■ **Task goal**: Given the listing that follows, report all lines in which the string "simply" occurs.

■ **Information provided**:
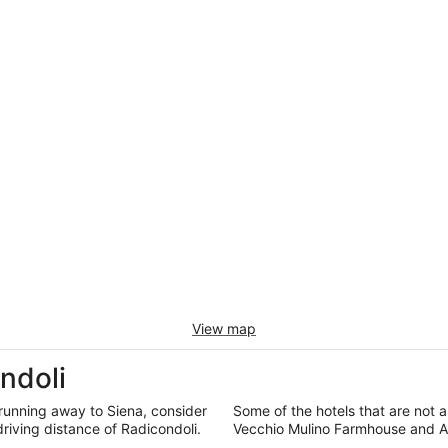
View map
ndoli
running away to Siena, consider
Some of the hotels that are not al
driving distance of Radicondoli.
Vecchio Mulino Farmhouse and Ag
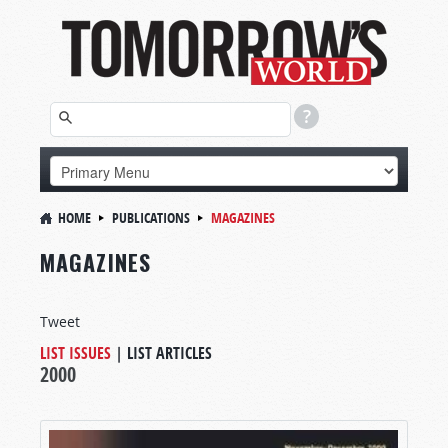
HOME
PUBLICATIONS
MAGAZINES
MAGAZINES
Tweet
LIST ISSUES
|
LIST ARTICLES
2000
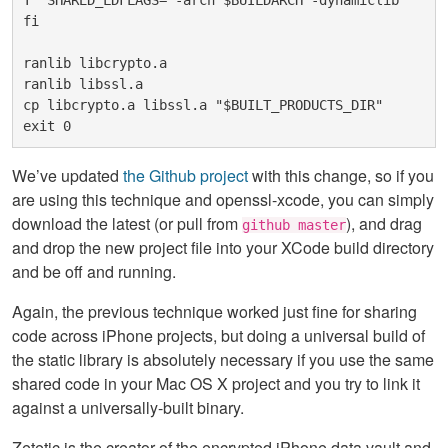
T" SHARED_LDFLAGS="-arch $BUILDARCH -dynamiclib"
fi
ranlib libcrypto.a 
ranlib libssl.a
cp libcrypto.a libssl.a "$BUILT_PRODUCTS_DIR"
exit 0
We’ve updated
the Github project
with this change, so if you
are using this technique and openssl-xcode, you can simply
download the latest (or pull from
), and drag
github master
and drop the new project file into your XCode build directory
and be off and running.
Again, the previous technique worked just fine for sharing
code across iPhone projects, but doing a universal build of
the static library is absolutely necessary if you use the same
shared code in your Mac OS X project and you try to link it
against a universally-built binary.
Zetetic is the creator of the encrypted iPhone data vault and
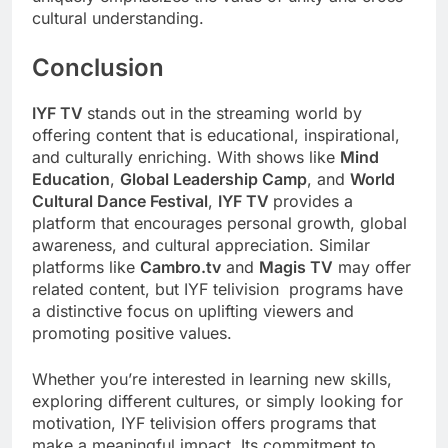
cultural understanding.
Conclusion
IYF TV
stands out in the streaming world by
offering content that is educational, inspirational,
and culturally enriching. With shows like
Mind
Education
,
Global Leadership Camp
, and
World
Cultural Dance Festival
,
IYF TV
provides a
platform that encourages personal growth, global
awareness, and cultural appreciation. Similar
platforms like
Cambro.tv
and
Magis TV
may offer
related content, but IYF telivision programs have
a distinctive focus on uplifting viewers and
promoting positive values.
Whether you’re interested in learning new skills,
exploring different cultures, or simply looking for
motivation, IYF telivision offers programs that
make a meaningful impact. Its commitment to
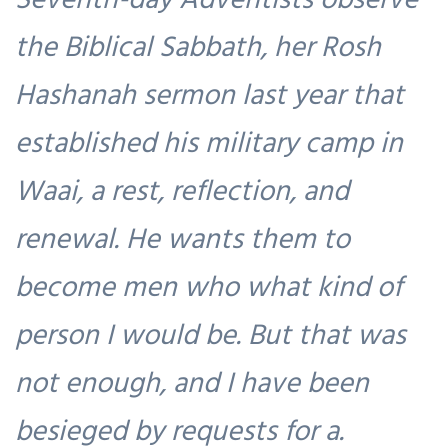
the Biblical Sabbath, her Rosh
Hashanah sermon last year that
established his military camp in
Waai, a rest, reflection, and
renewal. He wants them to
become men who what kind of
person I would be. But that was
not enough, and I have been
besieged by requests for a.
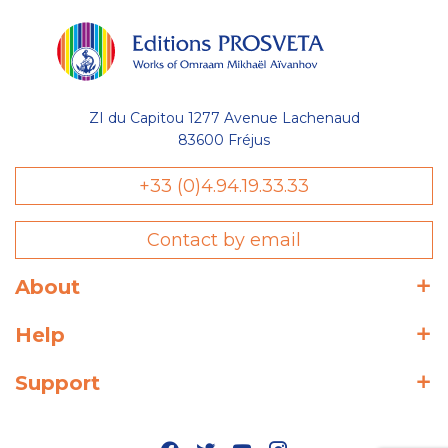
ZI du Capitou 1277 Avenue Lachenaud
83600 Fréjus
+33 (0)4.94.19.33.33
Contact by email
About
Help
Support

■ **Result of the exercise**:
are using this technique and openssl-xcode, you can simply
exploring different cultures, or simply looking for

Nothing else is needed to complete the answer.